| Work required |
Once you find the line containing "#1 green notebook (107,150,171,185)" in the data below, copy it and each following line exactly, up to and including the line containing "#3 pink notebook (203,402,321,489)", and nothing else.

| Data extract |
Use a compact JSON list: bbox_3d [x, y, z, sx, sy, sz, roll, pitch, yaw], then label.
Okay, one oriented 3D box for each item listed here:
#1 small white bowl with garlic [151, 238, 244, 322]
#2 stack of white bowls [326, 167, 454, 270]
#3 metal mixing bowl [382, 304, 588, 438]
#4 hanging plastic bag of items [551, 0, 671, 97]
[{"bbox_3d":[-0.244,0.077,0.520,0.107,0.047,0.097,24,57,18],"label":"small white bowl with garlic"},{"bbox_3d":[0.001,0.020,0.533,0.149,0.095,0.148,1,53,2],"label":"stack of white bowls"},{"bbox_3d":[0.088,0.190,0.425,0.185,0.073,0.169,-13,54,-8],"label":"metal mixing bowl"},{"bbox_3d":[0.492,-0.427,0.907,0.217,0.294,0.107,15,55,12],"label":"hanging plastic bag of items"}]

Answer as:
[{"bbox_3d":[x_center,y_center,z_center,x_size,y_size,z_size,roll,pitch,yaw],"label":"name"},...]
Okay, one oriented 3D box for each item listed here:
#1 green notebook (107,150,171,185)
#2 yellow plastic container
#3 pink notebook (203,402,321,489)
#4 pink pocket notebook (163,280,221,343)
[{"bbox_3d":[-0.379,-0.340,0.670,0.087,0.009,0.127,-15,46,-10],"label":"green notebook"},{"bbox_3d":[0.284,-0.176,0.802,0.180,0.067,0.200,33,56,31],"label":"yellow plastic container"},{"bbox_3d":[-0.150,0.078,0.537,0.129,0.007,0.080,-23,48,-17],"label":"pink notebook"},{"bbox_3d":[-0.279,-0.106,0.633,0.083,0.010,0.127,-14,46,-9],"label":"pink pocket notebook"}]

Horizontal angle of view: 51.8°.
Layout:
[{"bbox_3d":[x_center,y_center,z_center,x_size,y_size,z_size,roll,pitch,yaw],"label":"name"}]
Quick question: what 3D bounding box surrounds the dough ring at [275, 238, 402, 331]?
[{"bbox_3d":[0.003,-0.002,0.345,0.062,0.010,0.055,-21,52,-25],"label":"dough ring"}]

| Exercise response |
#1 green notebook (107,150,171,185)
#2 yellow plastic container
#3 pink notebook (203,402,321,489)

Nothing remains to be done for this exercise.